Otro representante de esta “saturación” −que en sí misma nos hace un flaco favor político− es Timothy Snyder, el sonado historiador de Holocausto y en su momento uno de los principales “analogizadores” de Trump a Hitler y al fascismo ( On Tyrrany, 2017), que en contexto de la guerra en Ucrania viene fustigando a Putin por el uso/abuso de conceptos como el “nazismo” −una, en efecto, falsa justificación para la invasión− acusándolo de querer “destruir estos conceptos y desproveerlos de cualquier significado” para “aniquilar la memoria de la Segunda Guerra Mundial y las lecciones que podríamos sacar de ella”. No obstante, de manera paralela el mismo, de modo poco convincente, tilda al régimen putinista de “fascista” trasladando al campo teórico un popular en Ucrania juego de palabras “Rusia + fascismo = ‘ruscismo’” haciéndolo todo con claros fines políticos y más con base en sus opiniones personales y emociones que como fruto del estudio de la verdadera anatomía del putinismo. Con esto no sólo va en contra del análisis de otros estudiosos del fascismo como, por ejemplo, Federico Finchelstein, que rehúyen a ver en Rusia un “régimen fascista”, sino anteponiendo sus opiniones y emociones −algo que en su momento fustigaba el propio Orwell en el uso de “fascismo”− gravita peligrosamente a lo que algunos llaman “la historia de la posverdad” (Marius Gudonis y Benjamin T. Jones [ed.], History in a Post-Truth World, 2021).
Regresando a Italia, Marco D’Eramo reseñando el libro de Victoria de Grazia The Perfect Fascist (2021) −historiadora que en su momento dudaba de hecho si la palabra “fascismo” aplicaba bien a Trump− apuntaba que hay ciertas palabras que le hacen sentir a uno que pertenece a otro tiempo: “uno cree que está en casa en el presente, pero luego se ve obligado a pensar de nuevo”. Para él, para quien toda la vida el peor insulto era “fascista” o facho, una de estas palabras era “antifa”, convertida últimamente en el insulto −sinónimo de “terrorista de izquierda”− por Trump.
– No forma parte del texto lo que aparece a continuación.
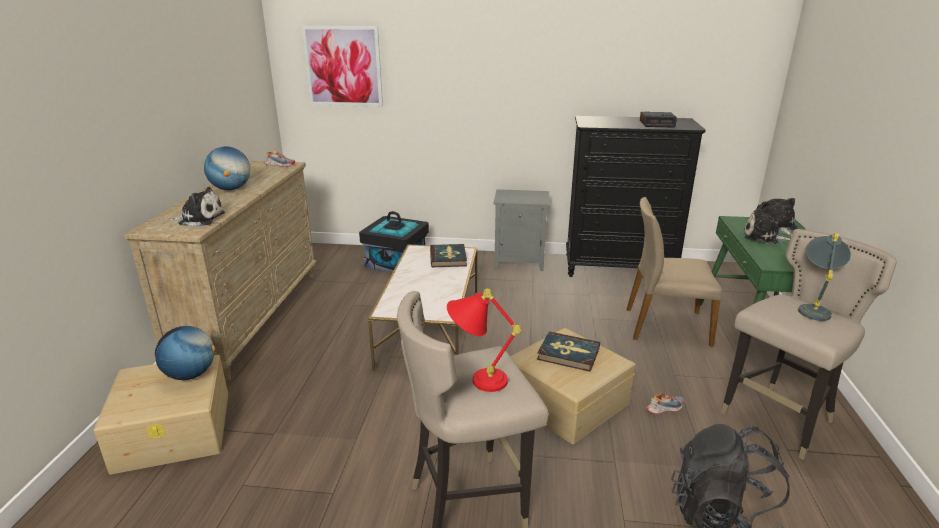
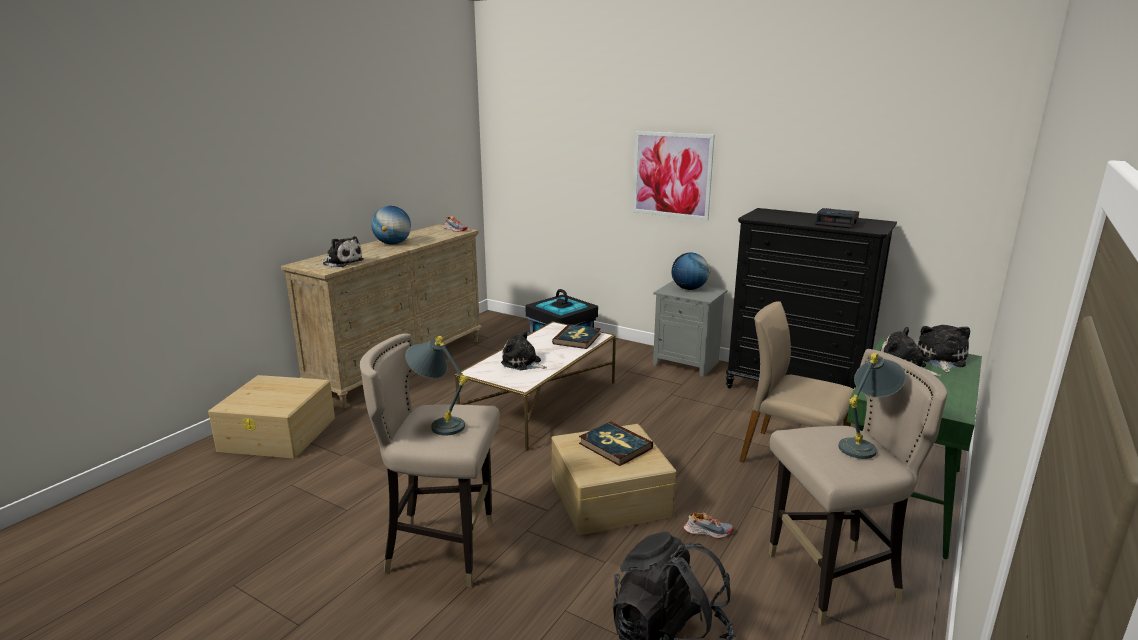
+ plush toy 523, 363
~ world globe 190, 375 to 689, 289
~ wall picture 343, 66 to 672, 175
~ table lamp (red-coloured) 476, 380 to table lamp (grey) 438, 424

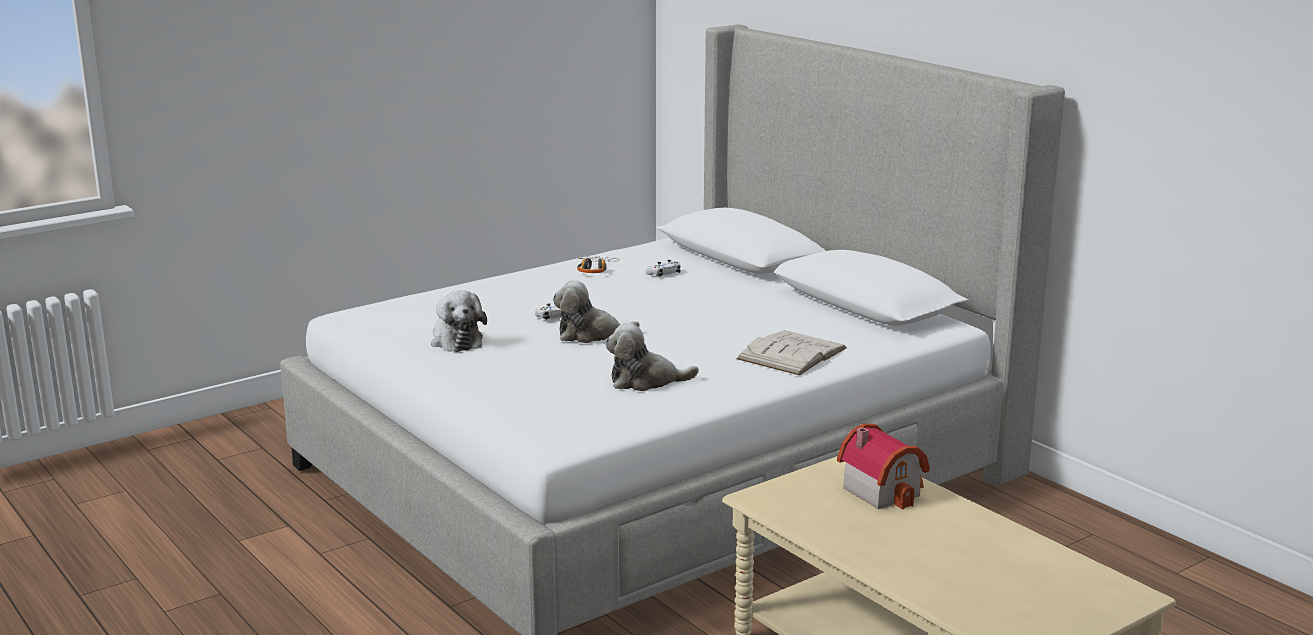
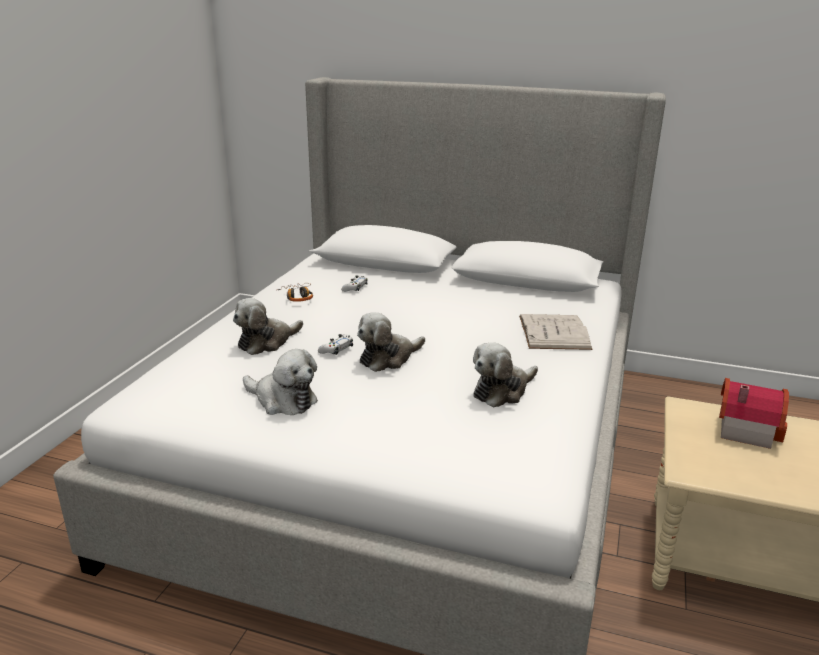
+ plush toy 266, 342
Así la generación de D’Eramo que, como él apuntaba, creció en una “república construida sobre el antifascismo” −el triunfalismo bastante engañoso que reinó en toda Europa post-1945 y que hizo por ejemplo a que Williams no incluyera “fascismo” en su diccionario−, llegó a ver la perversión del término “antifa”, la banalización del “fascismo” en lo político y finalmente su regreso por la puerta grande de la democracia. Así la victoria de Meloni es un llamado a recuperar tanto la palabra “fascismo” −y bien: mediante su debida historización y análisis riguroso−, como la de “antifa”, que antes de que fuera pervertida por los posfascistas fue abandonada por la propia izquierda (E. Traverso, Left-Wing Melancholia, 2016). Los resultados no eran difíciles de prever.